Professor Lupin's (Not So) Tough Night
by Am-Chau Yarkona
e-mail: amchau@popullus.net

Entered for The Alfonso Cuaron Fangirl and Fanboy Extravanganza

The flat was the same as it had always been, with perhaps a little extra dust. He'd been away for nearly a year, after all.

He didn't bother to even flick a wand at it; he kicked his shoes off, rested his cane against a bookcase, and threw his coat over the back of the sofa. Sirius would laugh if he could see it—Remus had once been the one who tided everything away, and Sirius the one who left things where they didn't belong.

He made the double bed the Muggle way, the way his mother had, with hospital corners. He undressed slowly, somehow unwilling to accept that he was tired, and slipped between the sheets naked.

Silence shone in every corner.

The jazz records called him; he nearly got out of bed and put one on, but when a stray glance at the bedside table found The Whitsun Weddings, he settled for the poetry of a man who loved jazz.

"…at his age having no more to show
Than one hired box should make him pretty sure
He warranted no better…"

He felt like the man in Mr. Bleaney's room. Trying, like him, to drown the sounds that a long-gone tenant had allowed to echo. Although where Larkin's narrator had found the ghost of a fellow resident who was like, and yet presumably unlike, himself Remus thought he was fighting the ghost of a long-ago self: a self who had been wrapped in Sirius until he almost drowned.

You're being silly, he told himself, almost laughing at the way a year of essays had sent him back into academic tones. Stop analysing, and sleep.

He laid the book down, ignoring the other voices to be found there (the man who stopped reading, the wailing confessionals), switched the electric light off with a click he hadn't heard in months, and tried to calm his mind.

Sirius hung behind his eyelids.

Holding Sirius once more, hearing in his voice the love they had once shared; the smell of Sirius, warm dog-fur and sweat and a surely imaginary whiff of motorcycle grease; Sirius reaching for him as the transformation began, his heart, his flesh, his love.
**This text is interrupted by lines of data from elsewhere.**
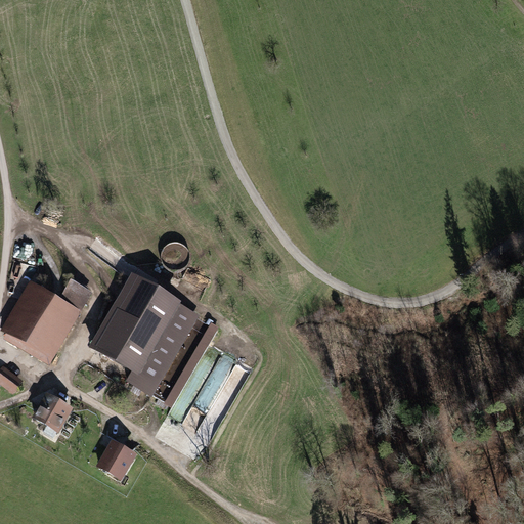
[(135,282),(98,347),(104,351),(102,355),(133,373),(128,382),(146,393),(191,315),(135,282)]
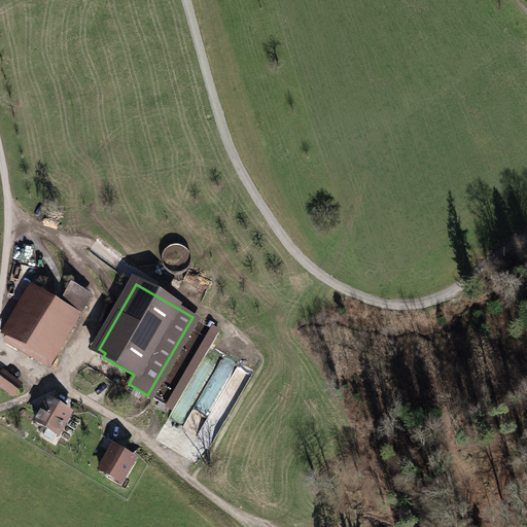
[(36,291),(9,337),(46,357),(72,313),(78,317),(91,296),(71,285),(59,305),(36,291)]
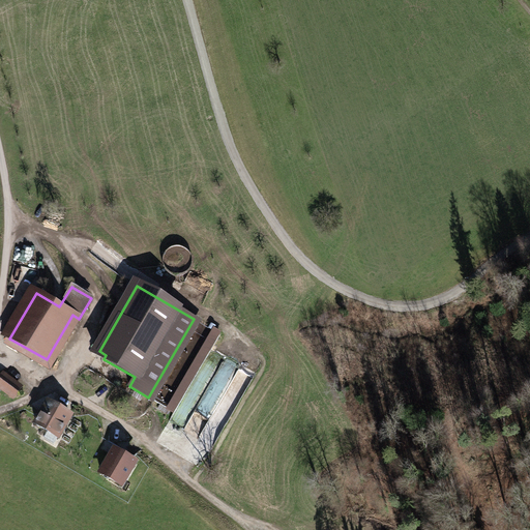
[(200,323),(194,319),(148,398),(154,402),(200,323)]
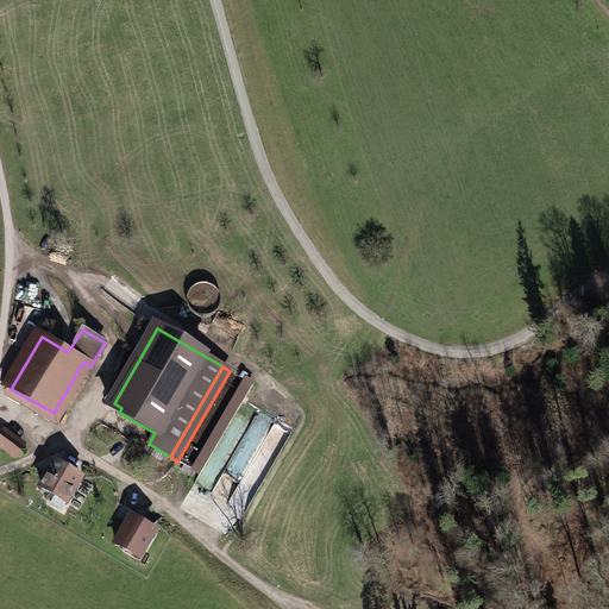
[(253,384),(244,380),(192,469),(201,475),(253,384)]
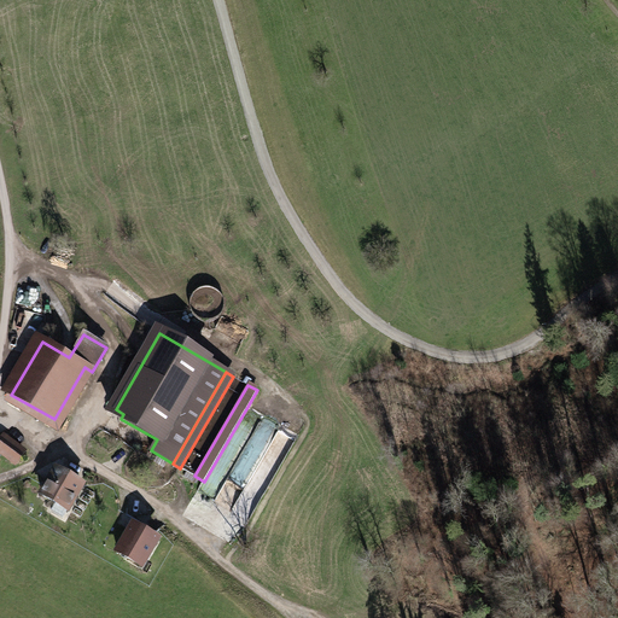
[(237,460),(216,502),(254,520),(295,435),(262,419),(255,435),(256,435),(252,443),(262,448),(252,468),(237,460)]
Awkwardly, Remus rolled over, pulling the blankets firmly up to his chin and breathing deeply, steadily, consciously relaxing his muscles.

They'd made love in this bed, clung to each other, whispered love in the dark the night Lily and James married. They'd laughed together, wondering what exactly the duties of a godfather were these days, outside the Mafia (he'd had to tell Sirius about the Mafia); they'd watched movies on the tiny colour set on the cabinet, including The Godfather, and rather a lot about werewolves, because Sirius liked to mock the ignorant Muggles.

They'd "had ripping times in the dark…" said Larkin, and Remus gave in, switching the light back on.

For a moment, he fancied that he heard something outside the window. It couldn't be anything other than rain, though, since the flat was three floors up, and he returned his attention to the poetry.

"Give me your arm, old toad;
Help me down Cemetery Road."

He'd lost his job. It was always going to be the case; he knew full well that he was lucky Dumbledore had been able to persuade the governors to take him on in the first place.

No old toad to help me down, he thought. I'll die alone, unloved and unremembered. A lyric drifted into his mind, an old song with tune that was nearly jazz.

"Me and you are subject to the blues now and then..."

I really am going to have to put that jazz record on. Remus climbed stiffly out of bed, the cold of the air nothing after Hogwarts' damp and stony chill, and was starting to fumble through the box of LPs when there was a definite knocking at the window.

His first idea was that the Ministry had decided to cull all the werewolves after all. He stood up straight, shaking, acutely aware of his nudity; then a voice shouted outside, "All right, Buckbeak, all right. Just another minute!"

Sirius.

Suddenly uncaring—trusting, on some unconscious level, that if Sirius was trying something as dangerous as a visit, he'd have made sure he wasn't being followed first—he dragged the curtains back and yanked at the window catch, without even looking outside to check his visitor's identity.

There could be no mistaking that voice.

A rush of rain preceded Sirius, and the hooked beak of a hippogriff followed him. "Go find something to eat," Sirius said, batting the beak away, and Buckbeak squawked a confirmation.

"Sirius," Remus gasped.

"That's me," Sirius replied, with a wide grin. He stepped back a little, closing the window with one hand while looking Remus up and down. "You're…" he began.

"Remus?" Remus suggested, when it became apparent that Sirius was, for once, a little stranded on the vocabulary front.

"Yes," Sirius agreed, and then added, "Naked Remus."

Remus glanced down at himself. "Seems so," he agreed mildly. "Is there a problem with that?"

"None," Sirius told him, and pushed him backwards towards the bed. "None at all. Why would it? It never used to."

Remus laughed at him, giddy with the change of tone. "'Sparked the whole shooting match off', did it?" he asked.

Sirius kissed him. Remus couldn’t even pretend to be disappointed by a non-verbal reply like that.